That prompted Best to remark: "He was very nervous in the first 20 minutes of the game and made a few mistakes, then he got the knock, came back and kicked the penalty and scored a try. It was Roy of the Rovers stuff."
Carling's eye was closing up and blackening when he emerged from the changing-rooms. "My vision is still blurred," he said. "It was good to kick that penalty straight after coming back on, but I couldn't see what I was doing. I didn't know if the ball had gone over."
Despite the injury to his left eye, suffered when he ran into his England colleague Tim Rodber in the 25th minute, Carling is not blind to the problems he is going to encounter in his new position. "I haven't played at fly- half for 15 years," said Carling, who has won 66 caps at centre for England. "There's a long way to go. I didn't expect to be able to do everything first time out."
By the end of the match on Saturday he had settled down with the tigerish Huw Harries at scrum-half, and he certainly tested the Northampton defences.
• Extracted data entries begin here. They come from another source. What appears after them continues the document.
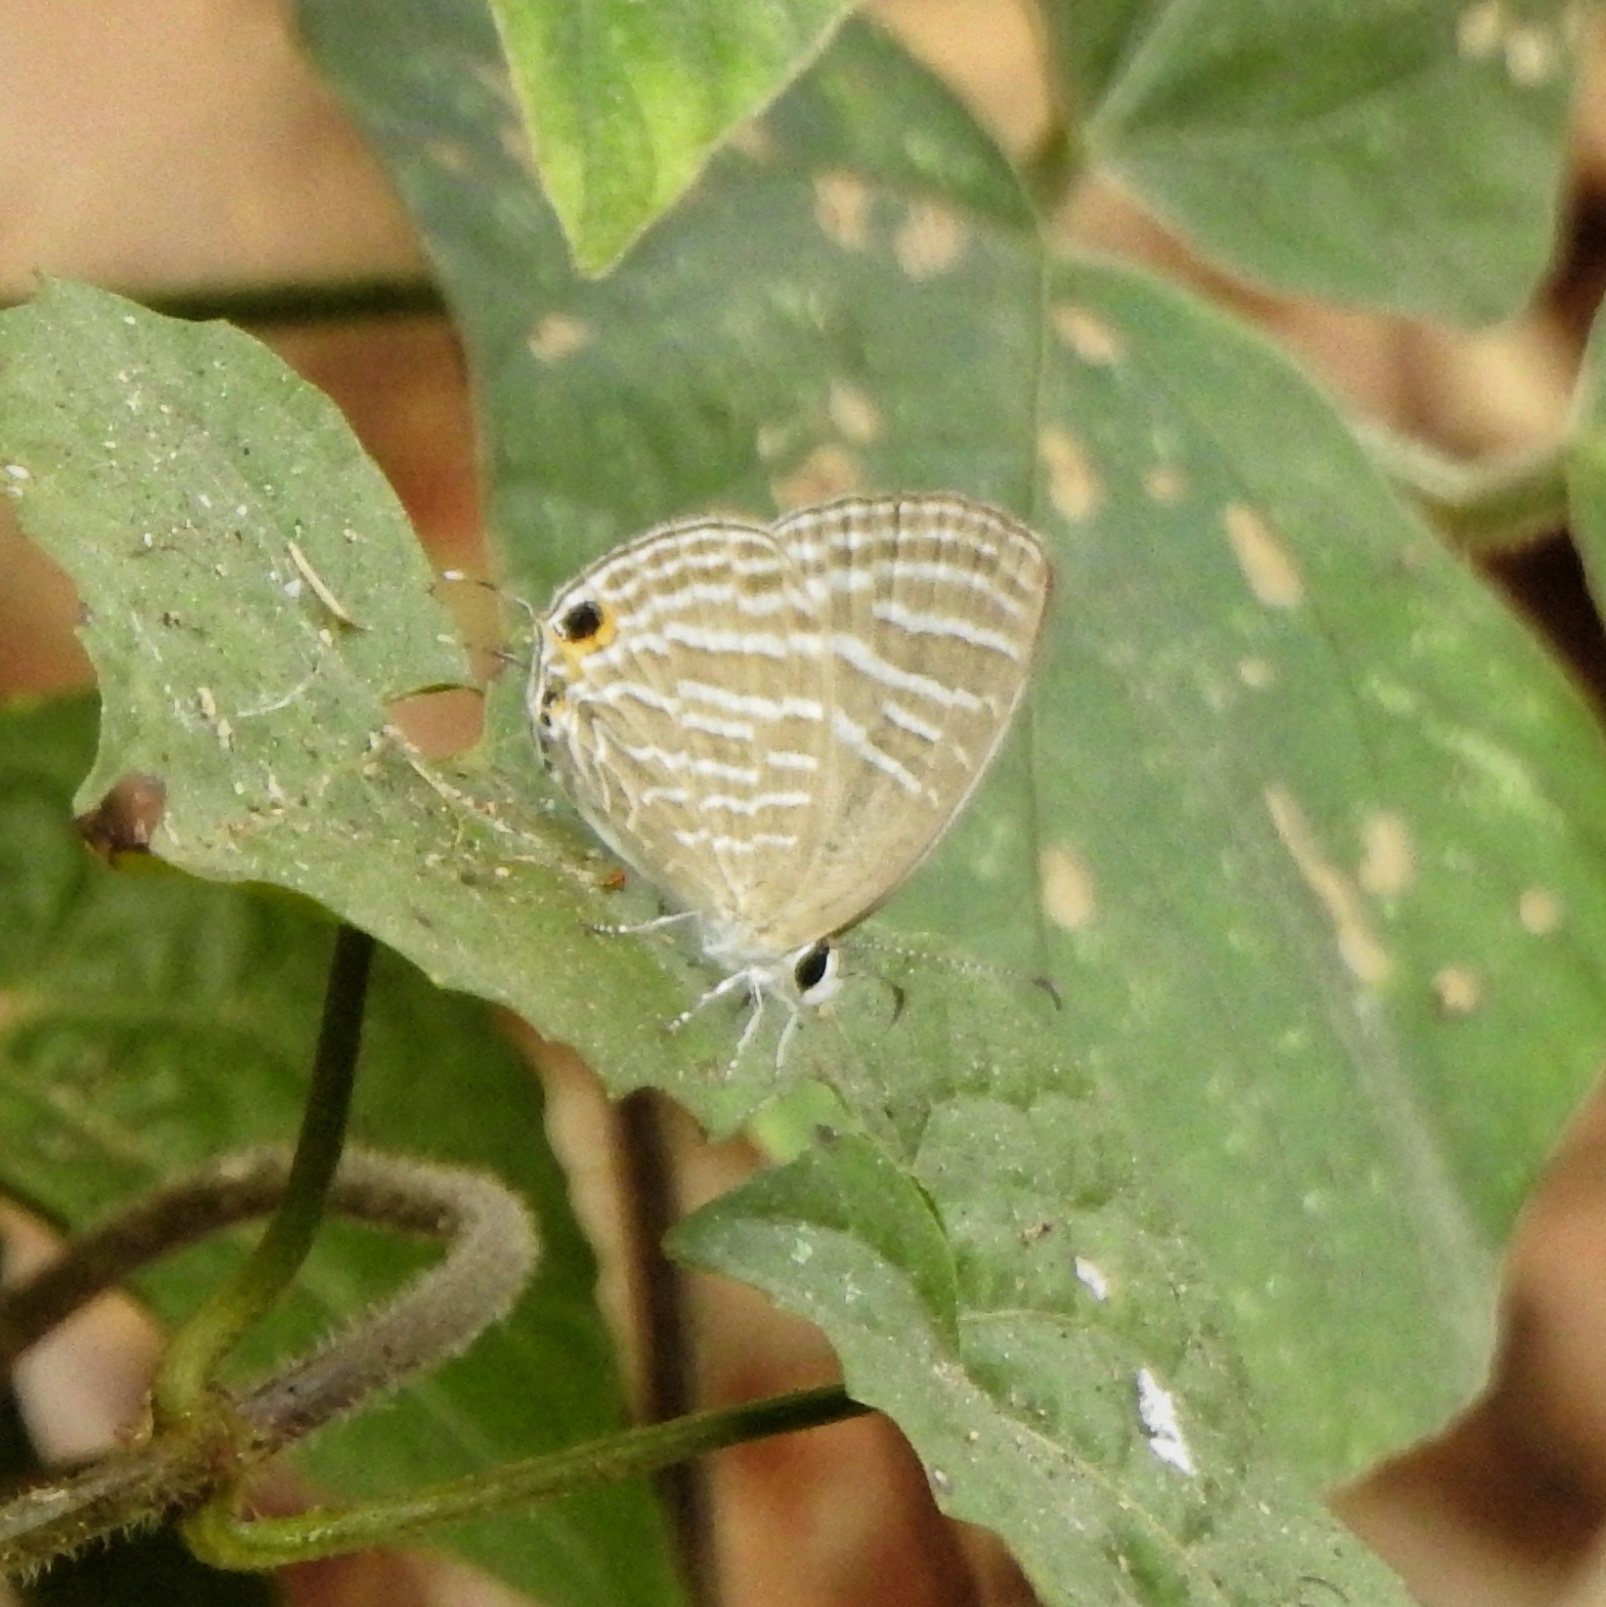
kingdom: Animalia
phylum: Arthropoda
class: Insecta
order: Lepidoptera
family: Lycaenidae
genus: Jamides
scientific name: Jamides celeno
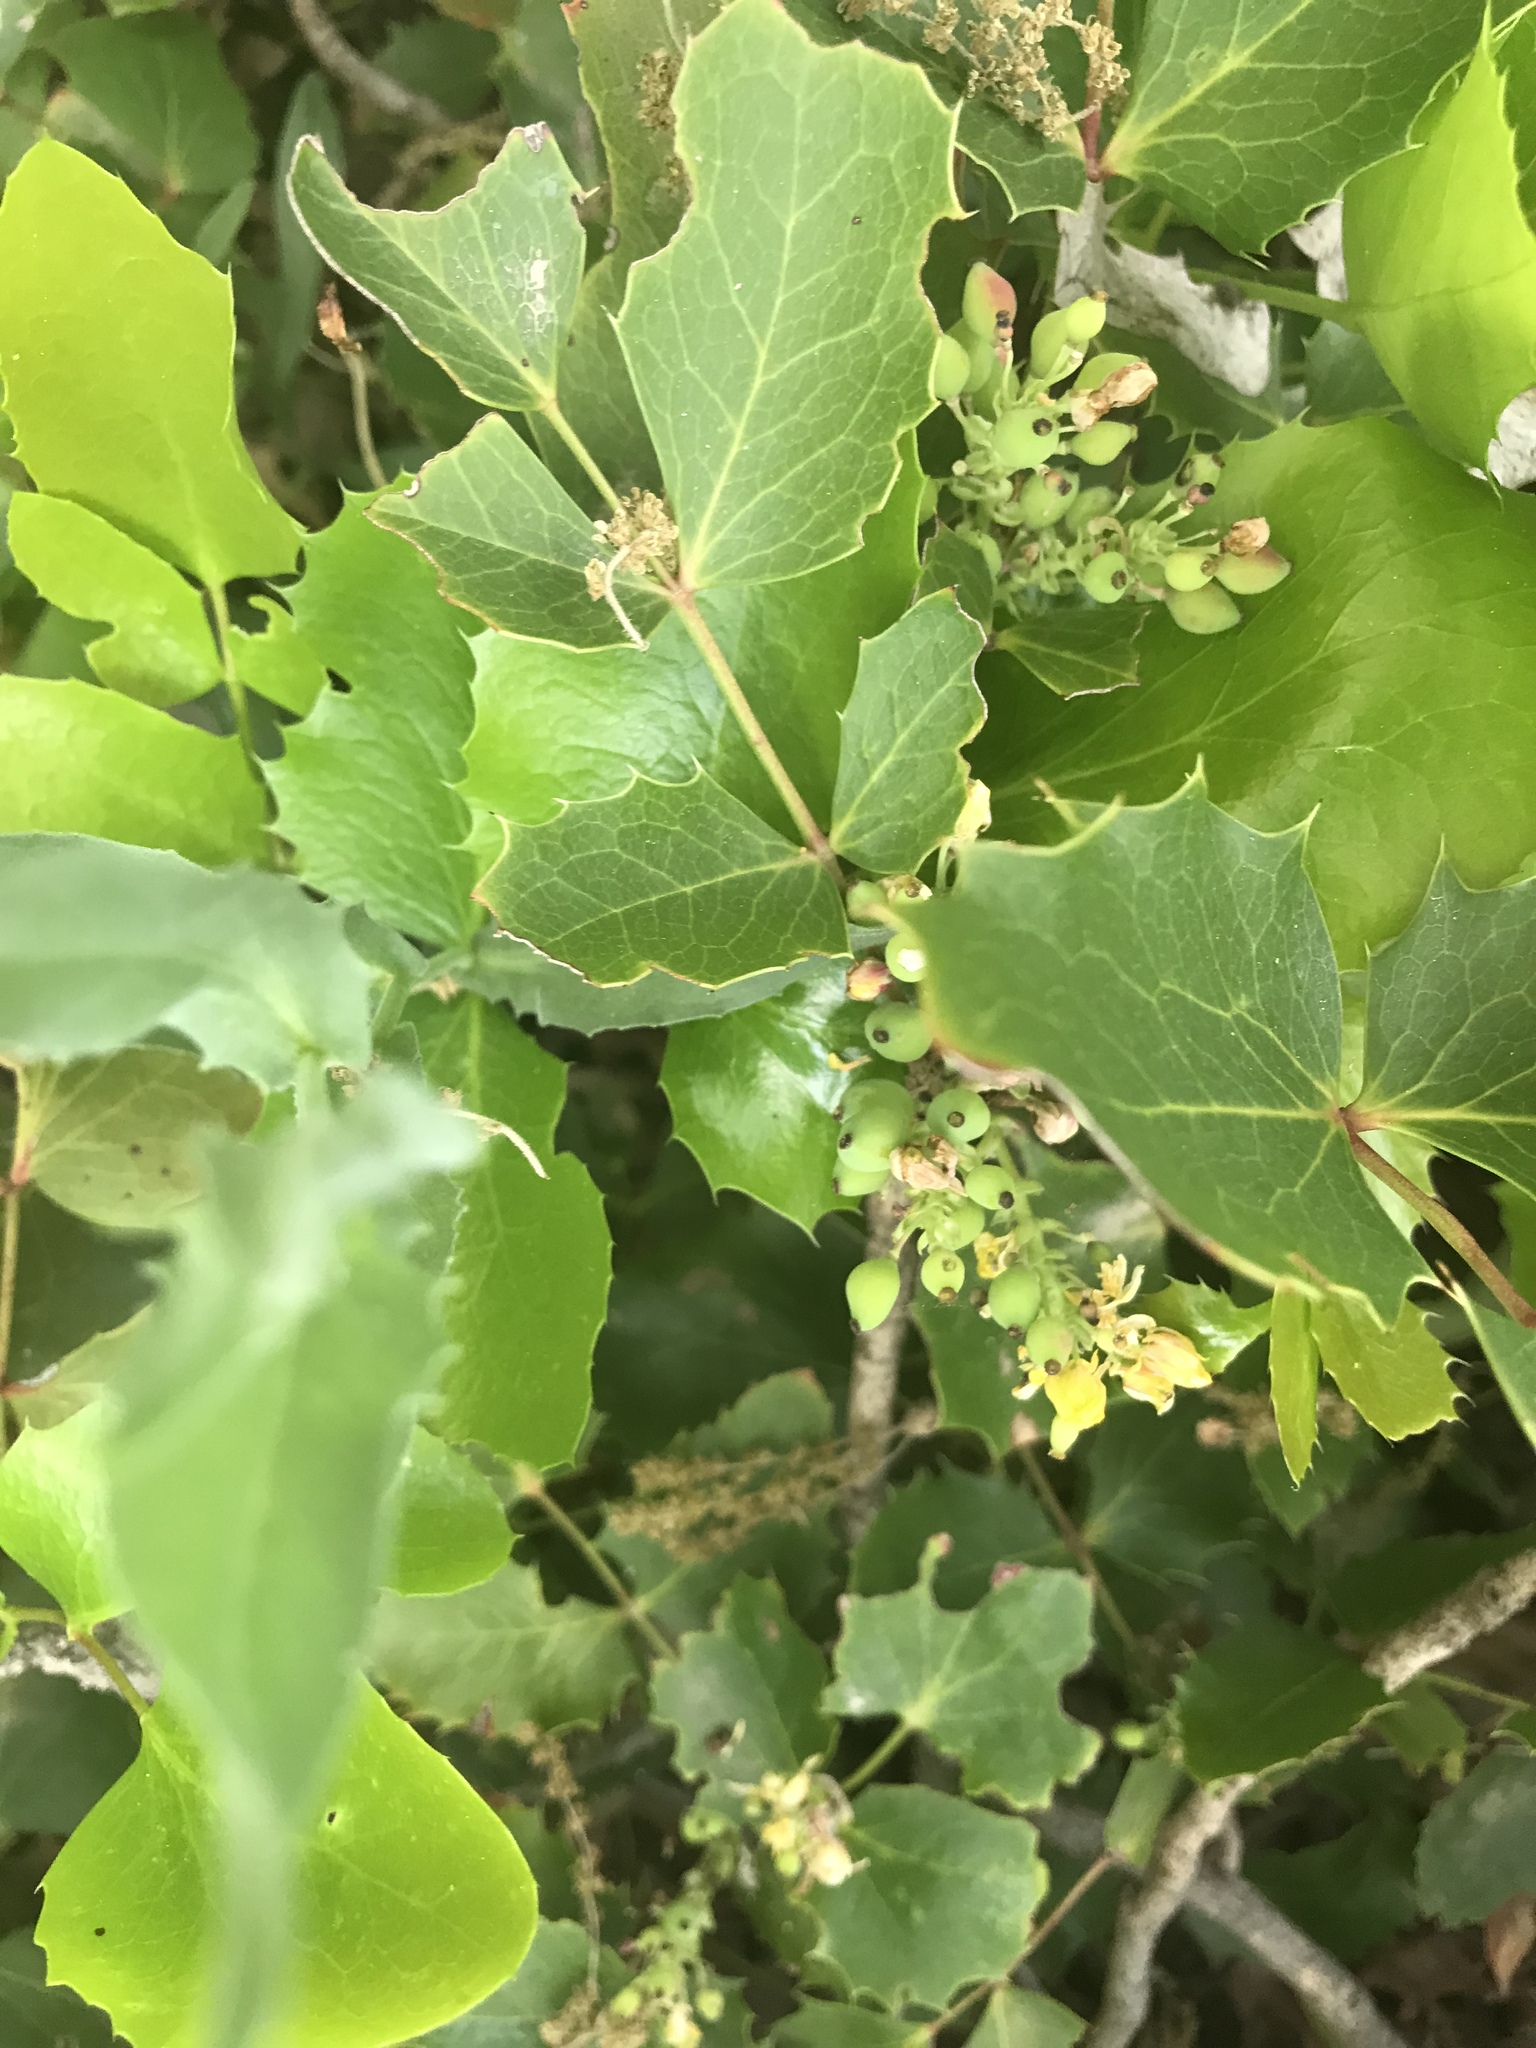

His performance has given Carling confidence since he intimated that the England No 10 shirt was not beyond him.
"I'm up for anything. I think if I did get the chance to play five or six games at fly-half [for Harlequins], knowing the pace of international rugby the step up would not be too much of a problem. Thinking as fly- half rather than a centre is the thing, and that will take a few games. But it is not as different as people make out."
Carling was up against the present England outside-half Paul Grayson, who had the edge in the early exchanges - one electric break leading to Jonathan Bell's try in the sixth minute. Both men missed goal kicks and touch from time to time. Carling, though, was unable to match the occasional delicate chips from Grayson that had the Harlequin defence fishing frantically behind them for the ball.
But any danger which presented itself in front of them saw a superlative Quins defence putting in some big hits around the fringes and in midfield. If Gary Connolly and fellow rugby league recruit Robbie Paul occasionally transgressed with high tackles, then it will only be a matter of time before they react automatically, and legally, in the heat of battle.
There is no doubting their ability, and Best is giving them a month to settle in. By then, Paul could well have moved in from the wing, where he spent a frustrating 80 minutes at Franklins Gardens. "I'll play anywhere the boss picks me," said the New Zealander, who was making his debut, "but I would like to get closer, anywhere near the middle. Hey, front- row me if I put on a bit of weight over the next two months, shave my head, get a couple of scars...."
Paul, who plays scrum-half for his league team the Bradford Bulls, presents Best with yet another outside-half option in addition to Carling and the in-form but injured Paul Challinor. Best will want Paul to adjust gradually. Paul admitted afterwards: "I did find it strange. It was like standing in another world, on another planet." Which is where Quins find themselves today, undefeated and on top of their world.
Northampton: Tries Bell, Beal; Conversion Grayson; Penalty Grayson. Harlequins: Tries Staples, Carling, Harries; Conversion Carling; Penalty Carling.
Northampton: I Hunter; N Beal, G Townsend, J Bell (M Allen, 42-49, 58), H Thorneycroft; P Grayson, M Dawson; M Volland, A Clarke, M Lewis, J Phillips, S Foale, D Mackinnon, B Pountney, T Rodber (capt).
Harlequins: J Staples; D O'Leary, G Connolly, P Mensah, R Paul; W Carling (N Walshe, 25-33), H Harries; J Leonard, K Wood, L Benezech, G D Llewellyn, G O Llewellyn, R Jenkins (I Pickup, 65), L Cabannes, B Davison.